What about the parents? Are they trying to cook up some attack against each other? They may be, but chances are that they, and their attorneys, and their therapists, are all just suffering from the same confirmation bias that all of us have to fight. This means that they (and we) are ready to hear and remember information that supports a way of thinking that we already have, and ready to ignore or forget anything that confuses us by contradicting or only partially supporting our existing assumptions. For each one, the co-parent is a person who is unreliable, or unsympathetic, or sneaky, or cruel in some way-- if it were not so, they would not have separated, and that is the opinion of both the “one who left” and the “one who was left”. That such a person might mistreat a child in some way seems fairly credible, and anything that supports the idea that mistreatment has actually happened fits beautifully into confirmation of this assumption. In addition, of course, each of the parents sees himself or herself as a protector of children, and to find that someone else treats the child badly and should be stopped is an event that confirms the bias about the self as well as about the other adult. These biases are so powerful that most parents do not investigate further or seek other information to help them decide whether a conclusion is correct—and this may be true of the attorneys and the therapists as well.

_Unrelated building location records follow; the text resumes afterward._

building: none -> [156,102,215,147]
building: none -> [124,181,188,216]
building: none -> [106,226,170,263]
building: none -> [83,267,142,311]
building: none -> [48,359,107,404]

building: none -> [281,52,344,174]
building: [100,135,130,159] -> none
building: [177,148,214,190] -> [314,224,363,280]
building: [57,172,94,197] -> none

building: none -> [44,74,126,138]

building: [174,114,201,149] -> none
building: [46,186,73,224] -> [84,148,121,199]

Garber recounts an anecdote that shows how confirmation bias can not only lead to the wrong conclusion, but can interfere with seeking stronger evidence about an issue. A four-year-old girl returned from a visit to her father and announced cheerfully to her mother, “Daddy showed me all about sex!”. The mother was flabbergasted, but not altogether surprised-- after all, we all know about pedophiles, don’t we? After a restraining order and much consulting and investigation, it turned out that the father had taken the girl to a museum with an entomology exhibit. He showed her all about, not sex, but insects. The child was obviously safe and happy, but the mother’s confirmation bias prevented her from asking a few questions about this “sex” business, which might have revealed that butterflies and moths were the real topic.

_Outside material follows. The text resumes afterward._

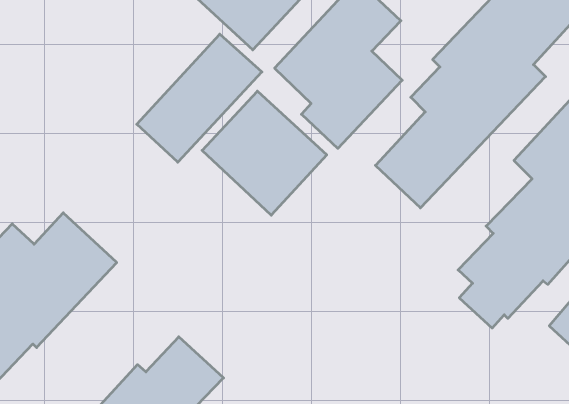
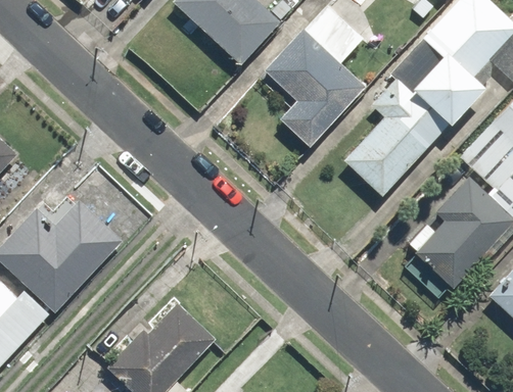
building: [137,34,262,162] -> none
building: [202,91,327,215] -> none

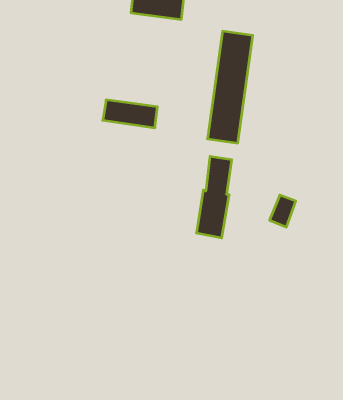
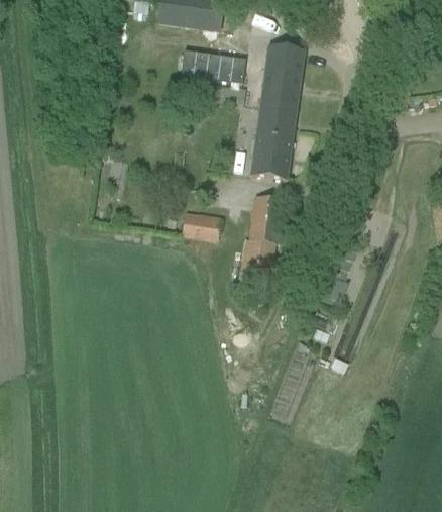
building: [103,100,157,128] -> [180,49,245,83]
building: none -> [183,213,219,239]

That child’s “chameleon” position came to be when the mother misunderstood or misinterpreted a statement that everyone would agree to be ambiguous at the very least. But a number of children provide fodder for their separated parents’ confirmation biases by adapting their behavior to what a parent seems to want to hear, praising the present parent and criticizing the absent one. Like real chameleons, the children make themselves safe and comfortable by doing what the social environment signals them to do, in ways that are no more antisocial than telling Aunt Lily you like your birthday present when you actually don’t. We want children to have these skills of social adaptation. We also want to know if anything bad does happen to them. For the best outcome, then, we need for co-parents, attorneys, and therapists to examine their own confirmation biases and seek all the factors that may determine a child’s attitudes and statements, rather than leaping to either the parental alienation or the child abuse conclusions.